Vakıf-şirketler ve vakıf-holdingler olduğu gibi vakıf-tröstler de var. Vakıf yoluyla serveti elinde tutanlar, holdinglerinin, şirketlerinin, mülklerinin denetimini de elinde tutuyor.

Sömürünün “halk yararına görüntüsü”, “insancıllığı(!)” dinsellikle, hayırseverlikle, vatanseverlikle, bağış ve yardımlarla, eğitimle, medya yayınlarıyla, burs ve fonlarla öylesine süsleniyor ki vergi muafiyet ve istisnalarının, yeni yatırımların önü hukuksal meşruiyetle açılıyor. Yani parlamento da devrede. Haberler, yazılar ve sosyal medya aracılığıyla bolca reklam yapılıyor.

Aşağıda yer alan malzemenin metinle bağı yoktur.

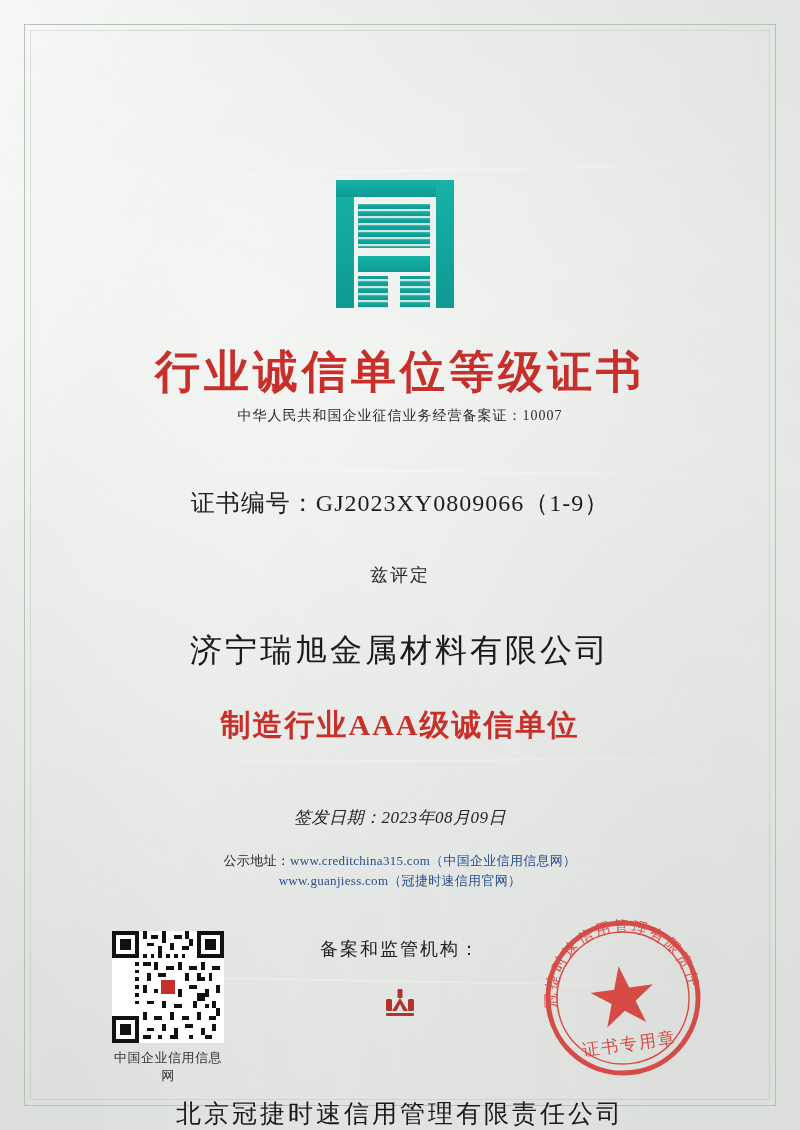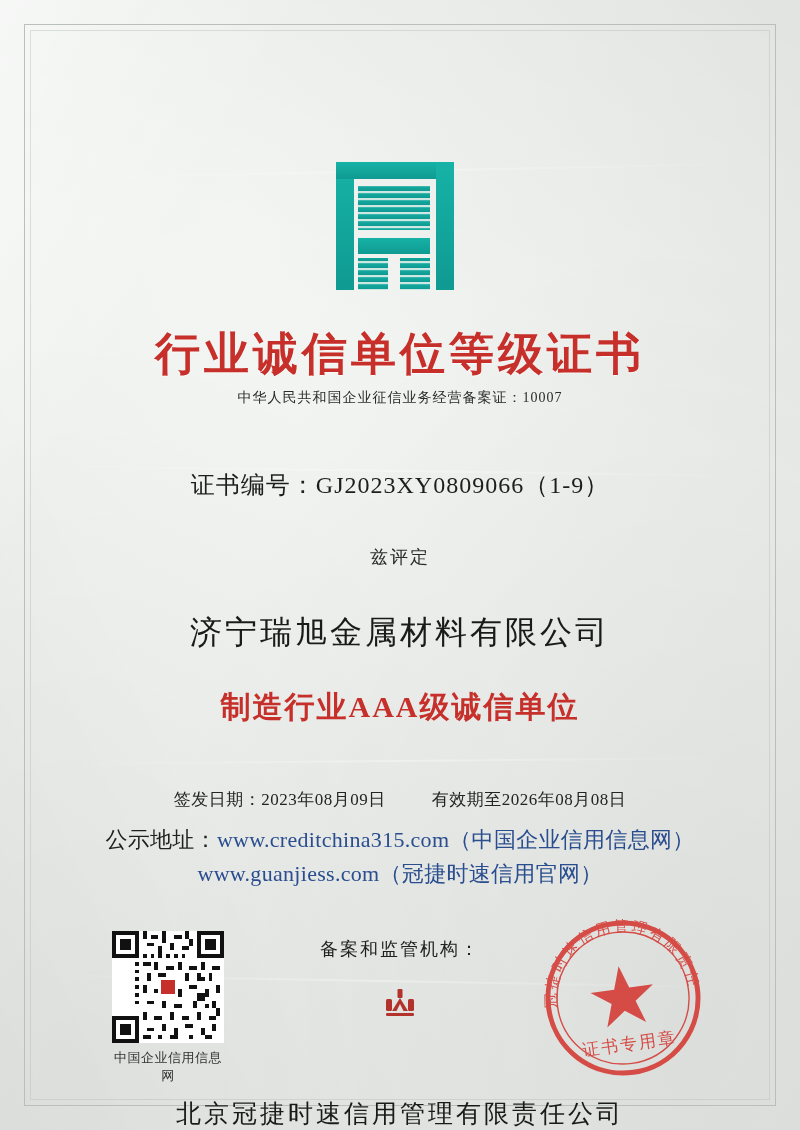--- a/index.html
+++ b/index.html
@@ -126,26 +126,27 @@
     letter-spacing: 2px;
   }
 
   .dates {
     margin-top: 60px;
     font-size: 17px;
     color: #242424;
     letter-spacing: 0.5px;
     display: flex;
     gap: 46px;
+    font-style: italic;
   }
 
   .links {
-    margin-top: 12px;
+    margin-top: 22px;
     text-align: center;
-    font-size: 22px;
+    font-size: 13px;
     color: #2a4d8f;
     line-height: 1.55;
     letter-spacing: 0.3px;
   }
   .links .line1 { color: #2a4d8f; }
   .links .line2 { color: #2a4d8f; }
   .links .label { color: #1f1f1f; }
 
   
   .bottom-row {
@@ -279,23 +280,20 @@
 
     <div class="award-lead">兹评定</div>
 
     <div class="company">济宁瑞旭金属材料有限公司</div>
 
     <div class="honor">制造行业AAA级诚信单位</div>
 
     <div class="dates">
       <div>
         <span>签发日期：</span><span>2023年08月09日</span>
-      </div>
-      <div>
-        <span>有效期至</span><span>2026年08月08日</span>
       </div>
     </div>
 
     <div class="links">
       <div class="line1"><span class="label">公示地址：</span><span>www.creditchina315.com（中国企业信用信息网）</span></div>
       <div class="line2">www.guanjiess.com（冠捷时速信用官网）</div>
     </div>
 
     <div class="bottom-row">
 

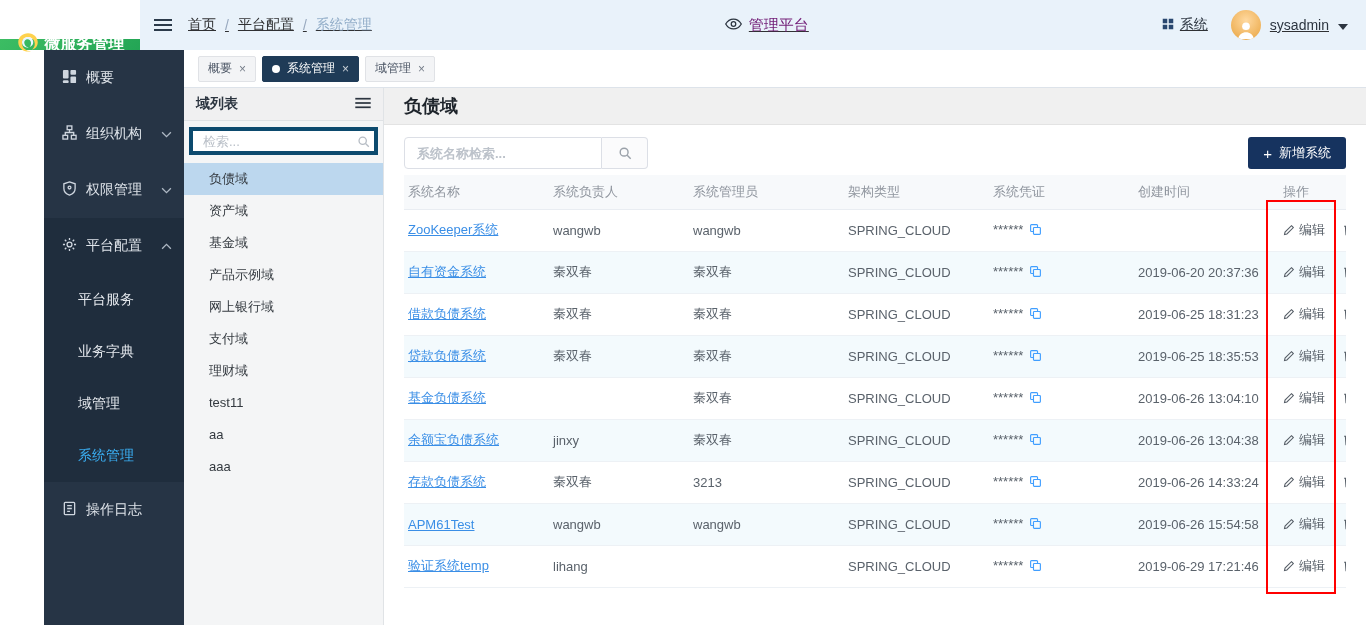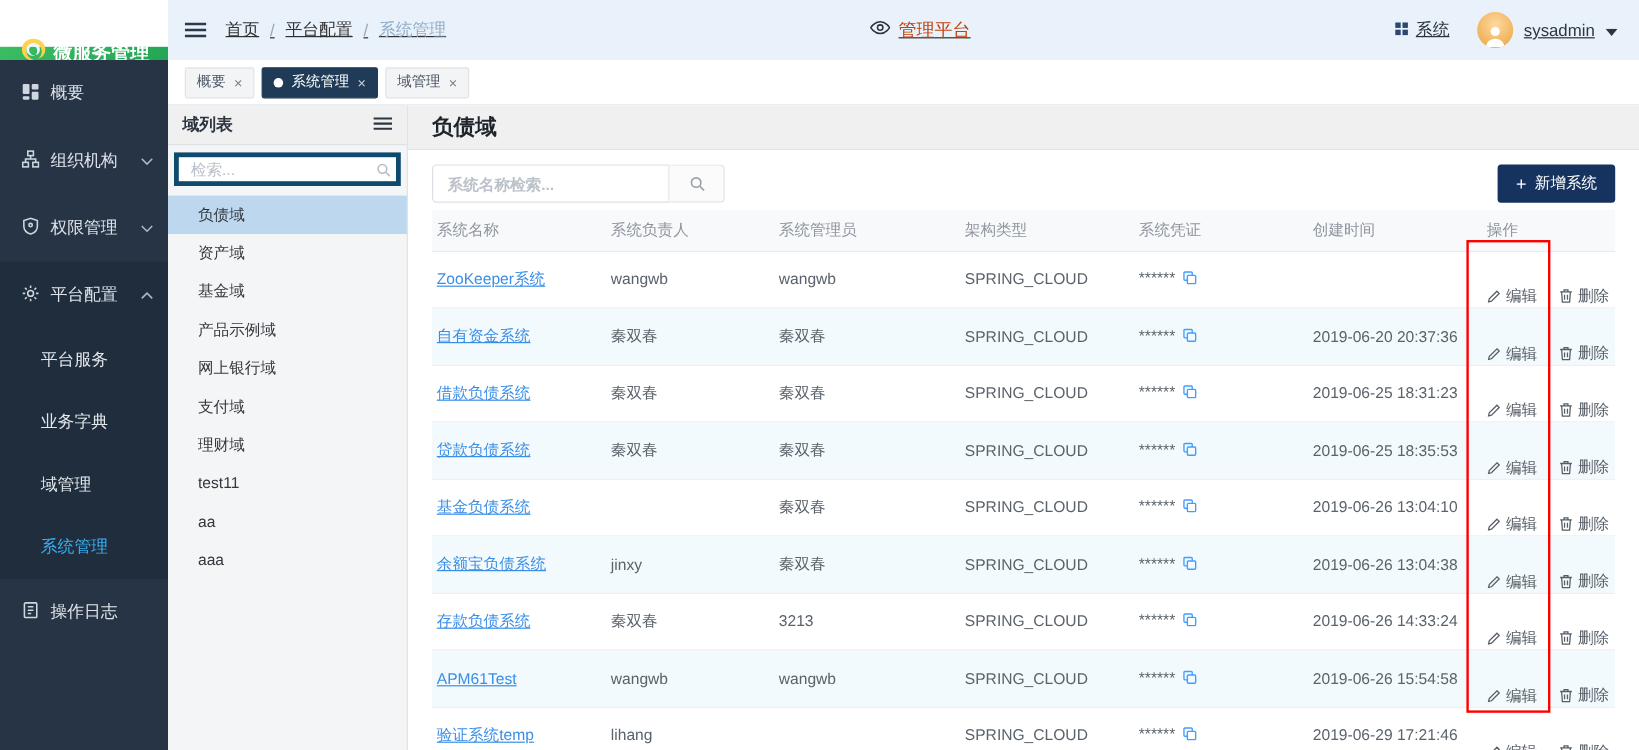--- a/index.html
+++ b/index.html
@@ -9,28 +9,28 @@
 
   
   .topbar { height:50px; display:flex; flex:none; }
   .logo { width:140px; flex:none; background:linear-gradient(135deg,#3cbd63,#23a555); color:#fff; display:flex; align-items:center; justify-content:center; gap:5px; font-size:16px; font-weight:bold;margin-top:39px; }
   .topbar-rest { flex:1; background:#e9f2fa; display:flex; align-items:center; padding:0 18px 0 14px;text-decoration:underline; }
   .hamburger { display:flex; align-items:center; cursor:pointer; margin-right:16px; }
   .breadcrumb { display:flex; align-items:center; font-size:14px; color:#303133; white-space:nowrap; }
   .breadcrumb .sep { color:#97a8be; margin:0 9px; }
   .breadcrumb .bc-link { cursor:pointer; }
   .breadcrumb .bc-current { color:#93aec9; }
-  .topbar-center { flex:1; display:flex; align-items:center; justify-content:center; gap:7px; font-size:15px; color:#c2410c; }
+  .topbar-center { flex:1; display:flex; align-items:center; justify-content:center; gap:7px; font-size:15px; color:#701a75; }
   .topbar-right { display:flex; align-items:center; gap:9px; color:#2c3540; white-space:nowrap; }
   .sys-link { display:flex; align-items:center; gap:6px; cursor:pointer; margin-right:14px; font-size:14px; }
   .avatar { width:30px; height:30px; border-radius:50%; background:radial-gradient(circle at 50% 35%,#ffd9a0,#e8a23c); display:flex; align-items:flex-end; justify-content:center; overflow:hidden; cursor:pointer; }
   .username { cursor:pointer; }
 
   
-  .body-row { flex:1; display:flex; min-height:0; }
+  .body-row { flex:1; display:flex; min-height:0;padding-left:44px; }
 
   
   .sidebar { width:140px; flex:none; background:#263445; color:#dfe4ea; overflow:hidden; }
   .menu-item { height:56px; display:flex; align-items:center; gap:9px; padding:0 12px 0 18px; font-size:14px; cursor:pointer; }
   .menu-item .chev { margin-left:auto; display:flex; }
   .menu-group.expanded { background:#1f2d3d; }
   .submenu-item { height:52px; display:flex; align-items:center; padding-left:34px; font-size:14px; color:#e3e7ec; cursor:pointer; background:#1f2d3d; }
   .submenu-item.active { color:var(--active-nav,#3aaef2); }
 
   
@@ -65,21 +65,21 @@
   .add-btn .plus { font-size:15px; }
 
   .table-wrap { margin:0 20px; }
   table { width:100%; border-collapse:collapse; table-layout:fixed; }
   col.c1{width:145px} col.c2{width:140px} col.c3{width:155px} col.c4{width:145px} col.c5{width:145px} col.c6{width:145px}
   thead th { height:34px; background:#f7f9fb; font-size:13px; font-weight:normal; color:#8f959e; text-align:left; padding:0 4px; border-bottom:1px solid #e9edf2; }
   tbody td { height:42px; font-size:13px; color:#5a626b; padding:0 4px; border-bottom:1px solid #edf1f5; white-space:nowrap; overflow:hidden; }
   tbody tr:nth-child(even) { background:#f3fafd; }
   a.syslink { color:var(--link-blue,#3a8ee6); text-decoration:underline; cursor:pointer; }
   .cred-copy { margin-left:6px; vertical-align:-2px; cursor:pointer; display:inline-block; }
-  .op { display:inline-flex; align-items:center; gap:4px; color:#555d66; cursor:pointer;margin-top:28px; }
+  .op { display:inline-flex; align-items:center; gap:4px; color:#555d66; cursor:pointer; }
   .op + .op { margin-left:18px; }
 
   .annotation-box { position:absolute; left:882px; top:112px; width:70px; height:394px; border:2px solid var(--highlight-red,#f00); pointer-events:none; }
 </style>
 </head>
 <body>
 
 <div class="page">
 
   <header class="topbar">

Halk vakıfların kâr amacı gütmediklerine, patronların ‘kâr sütunu”na doğrudan ek yapmadıklarına, üretimin ve ticaretin içinde olmadıklarına inandırılıyor ama sermayenin kaynağının ve gücünün korunmasını ve istikrarını vakıflar sağlıyor. Aynı şirketlerin bankaları ve finans şirketleri vakıf kaynaklarının değerlendirilmesinde, ekonomi içine sokulmasında, yönetiminde ve denetiminde hep devrede. Bu denetim eş zamanlı olarak elde tutulan üretim araçları ve güçlerinin, emekçilerin denetimi. Söz ve karar sahipliği sermaye sınıfının güvencesi altında tutuluyor.

Servete, sermayeye dokunulmazlık kazandırılırken bir de doğmadan zengin olmanın, sermaye sınıfı içine doğmanın, genç ve deneyimsiz mirasçıları hata yapmadan düzen içine sokmanın, veraset ve intikal vergilerini düşürmenin yolu güvence altına alınıyor.

Vakıfların sermayeyle ilişkilerinde büyük-küçük vakıf ayrımının da çok önemi yok. Büyük ya da küçük hepsi işlevini etkin bir işbölümü içinde yürütüyor. Yüklendikleri görevler büyüklüklerinden daha önemli. Büyük sermayenin ve bankaların büyük ya da küçük demeden ihtiyaca göre bir veya birkaç vakıf kurmaları, vakıfsız yaşamamaları, vakıflar aracılığıyla diledikleri gibi at oynatmaları bu önemin göstergesi.

Sömürücü düzen-vakıflar ilişkisi işçi sınıfının mücadelesini kırmakla kalmıyor, antikomünizm propagandası ve eyleminin de zeminini oluşturuyor.

Devasa ve karmaşık bir konu, tüketmek zor. Bunaltmadan bitirmek için bir kez daha anımsatayım. Girişte değindiğim “Para Babaları” çalışmasının kaynağından hareketle yalnızca ABD düşünülmesin ya da belirli vakıflar üzerine düşülüp diğerleri unutulmasın, sınıfsallık unutulmasın.

Bütünüyle kapitalist/emperyalist ilişkiler içinde, kapitalizmin tekelci aşaması içinde değerlendirilmeli düzen ve vakıflar ilişkisi. Üretim biçimi nasıl siyasal, yönetsel ve hukuksal yapıyı belirliyorsa, vakıfları da bu yapı içine yerleştiriyor. Kimi vakıfların dinsellik, milliyetçilik, eğitim, barınma, silah ve diğer savaş araçları gibi alanlara dalması da vakıflar arası hareketler de aynı yapının parçası.

Ne siyaset, devlet ve hukuk desteği ne de bu destekle sığınılan serbest bölgeler ve vakıflar gibi kuruluşlar kapitalizmin sonunu engelleyebilecek.

Her gün olduğu gibi veda günü olan 3 Haziranda da saygıyla andığımız sevgili Nazım Hikmet’in dediği gibi: “işlerimiz var daha bitirilecek”.